ASSIGNMENT: All of the data beneath this instruction is to be transcribed word for word.

------------------------------------------------------------------------

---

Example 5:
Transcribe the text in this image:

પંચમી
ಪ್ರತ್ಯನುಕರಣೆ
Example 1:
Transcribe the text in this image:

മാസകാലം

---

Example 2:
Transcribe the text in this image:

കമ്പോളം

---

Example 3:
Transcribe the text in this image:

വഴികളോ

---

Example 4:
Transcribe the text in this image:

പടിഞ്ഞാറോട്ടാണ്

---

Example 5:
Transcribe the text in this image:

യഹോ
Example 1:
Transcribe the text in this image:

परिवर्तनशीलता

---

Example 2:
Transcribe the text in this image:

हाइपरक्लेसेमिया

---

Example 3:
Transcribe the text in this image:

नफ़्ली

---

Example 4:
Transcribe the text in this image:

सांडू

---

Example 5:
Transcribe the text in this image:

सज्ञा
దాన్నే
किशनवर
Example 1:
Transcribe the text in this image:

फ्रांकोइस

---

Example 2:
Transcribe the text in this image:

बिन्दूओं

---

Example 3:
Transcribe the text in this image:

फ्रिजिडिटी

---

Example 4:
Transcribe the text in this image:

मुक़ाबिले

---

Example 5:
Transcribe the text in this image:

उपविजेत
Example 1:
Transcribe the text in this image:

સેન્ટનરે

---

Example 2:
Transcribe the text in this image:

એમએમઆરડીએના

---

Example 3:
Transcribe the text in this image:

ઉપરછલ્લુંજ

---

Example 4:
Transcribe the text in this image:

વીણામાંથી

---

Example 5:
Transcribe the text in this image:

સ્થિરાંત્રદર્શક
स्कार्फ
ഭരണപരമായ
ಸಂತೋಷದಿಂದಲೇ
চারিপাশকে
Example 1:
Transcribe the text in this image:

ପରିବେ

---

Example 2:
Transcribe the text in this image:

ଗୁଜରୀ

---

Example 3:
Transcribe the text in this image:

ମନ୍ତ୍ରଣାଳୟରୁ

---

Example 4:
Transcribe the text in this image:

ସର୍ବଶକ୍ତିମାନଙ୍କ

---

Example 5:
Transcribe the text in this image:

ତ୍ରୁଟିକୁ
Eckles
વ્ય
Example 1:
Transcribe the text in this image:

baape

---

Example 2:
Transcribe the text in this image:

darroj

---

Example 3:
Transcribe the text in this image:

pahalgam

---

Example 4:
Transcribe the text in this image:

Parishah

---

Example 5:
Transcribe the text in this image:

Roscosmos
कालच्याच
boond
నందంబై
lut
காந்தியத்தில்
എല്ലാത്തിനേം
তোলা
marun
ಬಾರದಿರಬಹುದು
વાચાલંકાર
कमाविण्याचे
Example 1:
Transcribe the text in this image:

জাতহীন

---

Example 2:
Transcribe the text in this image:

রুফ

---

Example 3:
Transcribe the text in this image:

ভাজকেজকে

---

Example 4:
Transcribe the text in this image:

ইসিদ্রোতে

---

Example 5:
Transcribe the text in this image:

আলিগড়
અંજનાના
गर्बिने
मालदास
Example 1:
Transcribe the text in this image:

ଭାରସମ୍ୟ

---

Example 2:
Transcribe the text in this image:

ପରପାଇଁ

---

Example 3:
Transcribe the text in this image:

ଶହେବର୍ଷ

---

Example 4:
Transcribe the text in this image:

------------------------------------------------------------------------

COMPLETED TASK:
---

Example 5:
Transcribe the text in this image:

પંચમી
ಪ್ರತ್ಯನುಕರಣೆ
Example 1:
Transcribe the text in this image:

മാസകാലം

---

Example 2:
Transcribe the text in this image:

കമ്പോളം

---

Example 3:
Transcribe the text in this image:

വഴികളോ

---

Example 4:
Transcribe the text in this image:

പടിഞ്ഞാറോട്ടാണ്

---

Example 5:
Transcribe the text in this image:

യഹോ
Example 1:
Transcribe the text in this image:

परिवर्तनशीलता

---

Example 2:
Transcribe the text in this image:

हाइपरक्लेसेमिया

---

Example 3:
Transcribe the text in this image:

नफ़्ली

---

Example 4:
Transcribe the text in this image:

सांडू

---

Example 5:
Transcribe the text in this image:

सज्ञा
దాన్నే
किशनवर
Example 1:
Transcribe the text in this image:

फ्रांकोइस

---

Example 2:
Transcribe the text in this image:

बिन्दूओं

---

Example 3:
Transcribe the text in this image:

फ्रिजिडिटी

---

Example 4:
Transcribe the text in this image:

मुक़ाबिले

---

Example 5:
Transcribe the text in this image:

उपविजेत
Example 1:
Transcribe the text in this image:

સેન્ટનરે

---

Example 2:
Transcribe the text in this image:

એમએમઆરડીએના

---

Example 3:
Transcribe the text in this image:

ઉપરછલ્લુંજ

---

Example 4:
Transcribe the text in this image:

વીણામાંથી

---

Example 5:
Transcribe the text in this image:

સ્થિરાંત્રદર્શક
स्कार्फ
ഭരണപരമായ
ಸಂತೋಷದಿಂದಲೇ
চারিপাশকে
Example 1:
Transcribe the text in this image:

ପରିବେ

---

Example 2:
Transcribe the text in this image:

ଗୁଜରୀ

---

Example 3:
Transcribe the text in this image:

ମନ୍ତ୍ରଣାଳୟରୁ

---

Example 4:
Transcribe the text in this image:

ସର୍ବଶକ୍ତିମାନଙ୍କ

---

Example 5:
Transcribe the text in this image:

ତ୍ରୁଟିକୁ
Eckles
વ્ય
Example 1:
Transcribe the text in this image:

baape

---

Example 2:
Transcribe the text in this image:

darroj

---

Example 3:
Transcribe the text in this image:

pahalgam

---

Example 4:
Transcribe the text in this image:

Parishah

---

Example 5:
Transcribe the text in this image:

Roscosmos
कालच्याच
boond
నందంబై
lut
காந்தியத்தில்
എല്ലാത്തിനേം
তোলা
marun
ಬಾರದಿರಬಹುದು
વાચાલંકાર
कमाविण्याचे
Example 1:
Transcribe the text in this image:

জাতহীন

---

Example 2:
Transcribe the text in this image:

রুফ

---

Example 3:
Transcribe the text in this image:

ভাজকেজকে

---

Example 4:
Transcribe the text in this image:

ইসিদ্রোতে

---

Example 5:
Transcribe the text in this image:

আলিগড়
અંજનાના
गर्बिने
मालदास
Example 1:
Transcribe the text in this image:

ଭାରସମ୍ୟ

---

Example 2:
Transcribe the text in this image:

ପରପାଇଁ

---

Example 3:
Transcribe the text in this image:

ଶହେବର୍ଷ

---

Example 4:
Transcribe the text in this image:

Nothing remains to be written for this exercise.